İnsanın, Kendine Yapılanları Affetmesi

İnsanları affetmek, güzel ahlâk sahibi mü’minlere yakışan bir tavırdır. Kur’an, mü’minlerin affedici olmalarını tavsiye eder. Kur’an, affedenleri Allah’ın sevdiğini haber verir.[233] İslâm’a göre bir kötülüğün cezası/karşılığı yine onun kadarıdır. Fazlaya kaçmak helâl değildir. Ancak hak sahibi bu hakkını bağışlarsa, bu bir fazilettir. Kur’an bağışlamayı tavsiye etmektedir. İslâm hukukunda, bir yanağına tokat vurana öbürünü çevirmek (zulme râzı olmak) hoş görülmediği  gibi, intikam peşine düşmek de tavsiye edilmez. Haksızlığa uğrayan, hakkını kullanmaz da sabreder ve bağışlarsa bu güzeldir.[234]



Kur’an mü’minlerin özelliklerini sayarken, onları, affedici ve öfkelendikleri zaman kızgınlıklarını yenen kimseler olarak tanıtmaktadır.[235] Af ahlâkı, şüphesiz ki takva’ya (Allah’tan korkup sakınmaya) daha yakındır.
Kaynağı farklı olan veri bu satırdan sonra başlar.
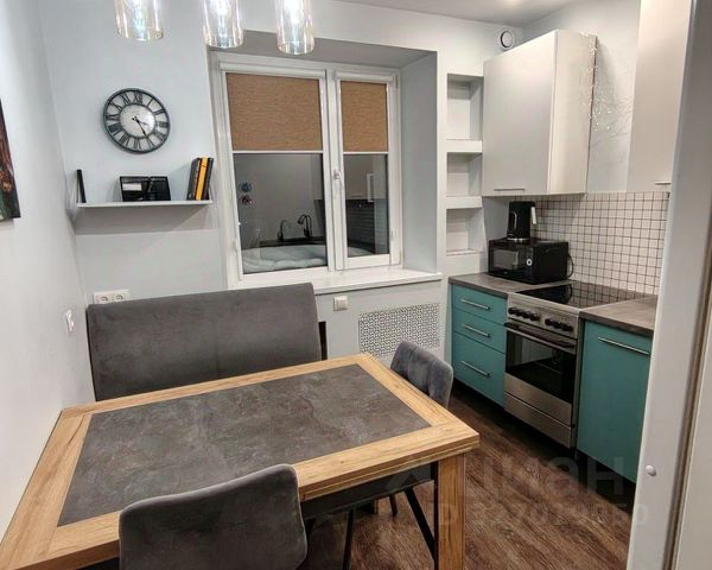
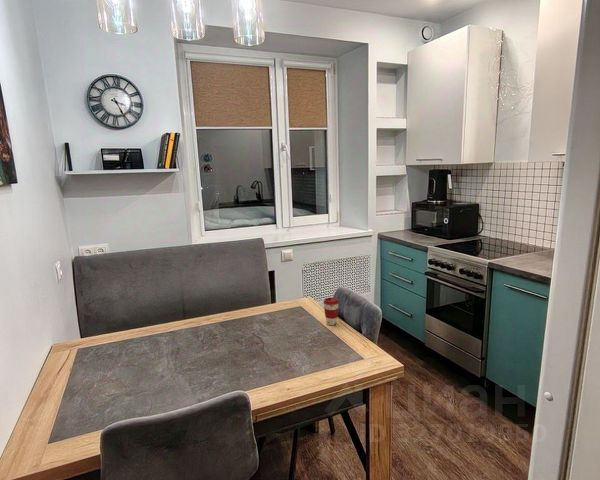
+ coffee cup [322,297,340,326]
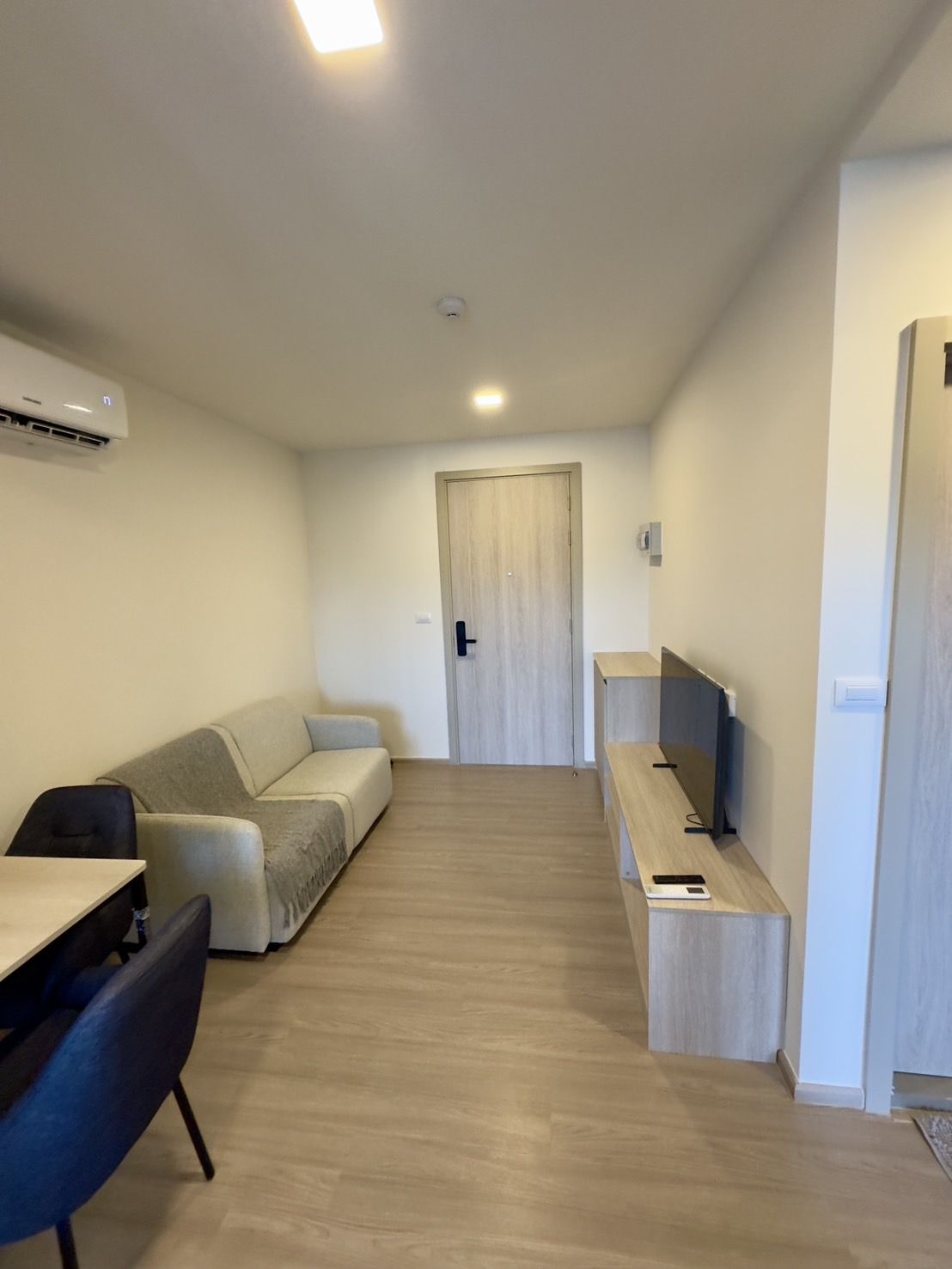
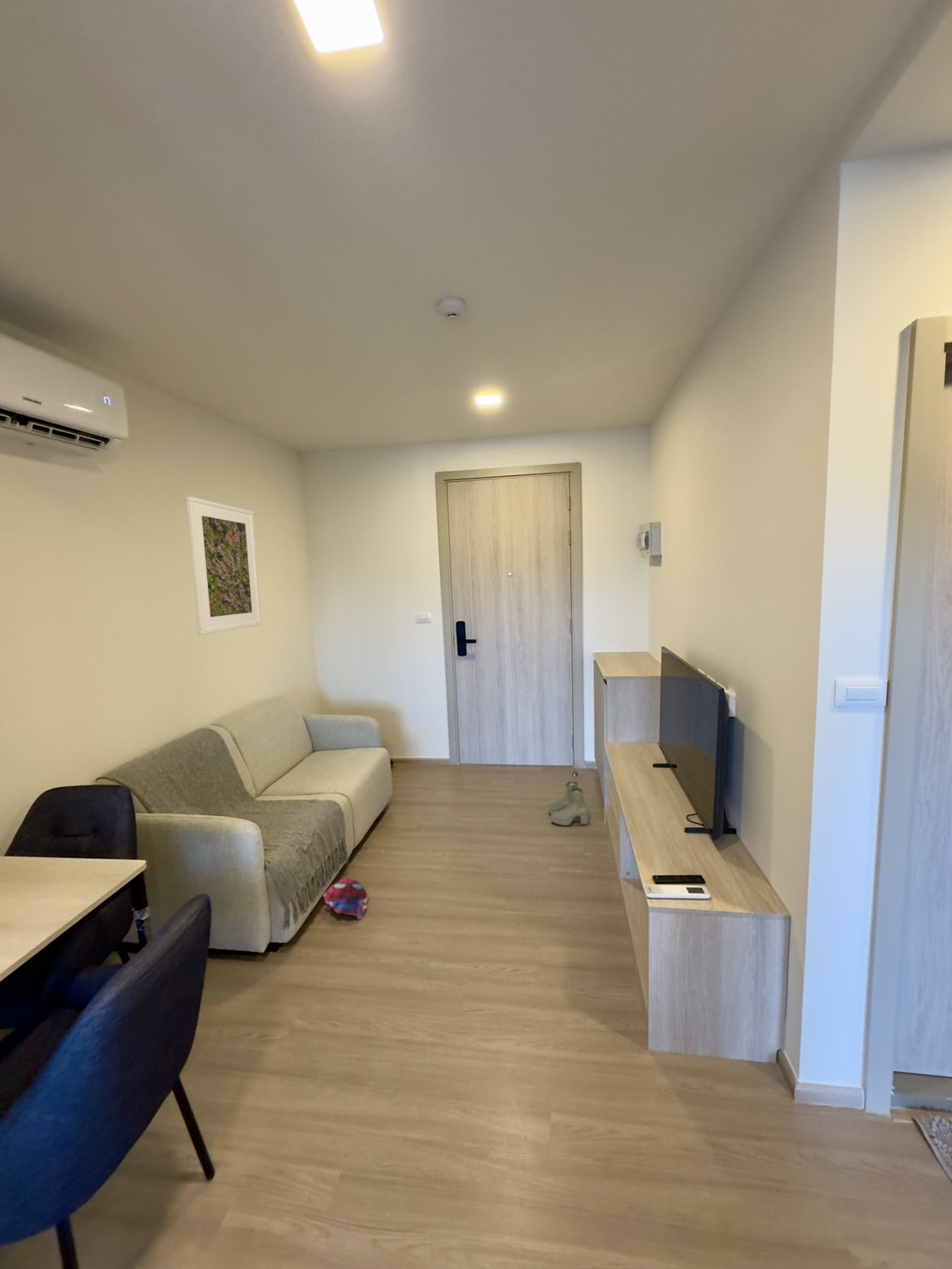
+ boots [547,781,589,827]
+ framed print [186,496,262,636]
+ plush toy [322,877,369,920]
Bu tutum, olgun müslümanların belirgin özelliğidir.[236] Olgun mü’minlerin bir özelliği de muhsin/ihsân sahibi, yani sürekli iyilik eden ve güzel davranış sergileyen kimse olmalarıdır; Af ahlâkı da bunun bir parçasıdır. Mü’minler bu güzel davranışları sürdürürlerse, yani ihsân eder, sabır gösterir ve affedici olurlarsa; düşmanlıklar dostluğa; kargaşalar, kavgalar, kaoslar barışa dönüşebilir.[237]



Aslında ideal olan şey, kişinin hata etmemesidir. Fakat, peygamberler hariç, herkes hata edebilir/eder. Peygamberler bile zelle denilen küçük hatalardan uzak değillerdir; çünkü onlar da bizim gibi bir beşer/insandır. İnsanlar hata etmede eşittir. İnsanlar arasında bu konuda fark, hatanın çeşidi ve oranıdır. Her insanın bazı zaaf noktaları vardır ve genellikle insan, hatayı o zayıf noktalarında işler. Hata ettiğimizde kendimizi daha çabuk ve kolay affederiz ve kendimize bu konuda anlayış gösterilmesini bekleriz. Kendimize gösterdiğimiz bu anlayışı, diğer insanlara da göstermek zorundayız. Mü'min, kendisi için istediği şeyi, başka mü'min kardeşi için de istemek zorundadır.[238]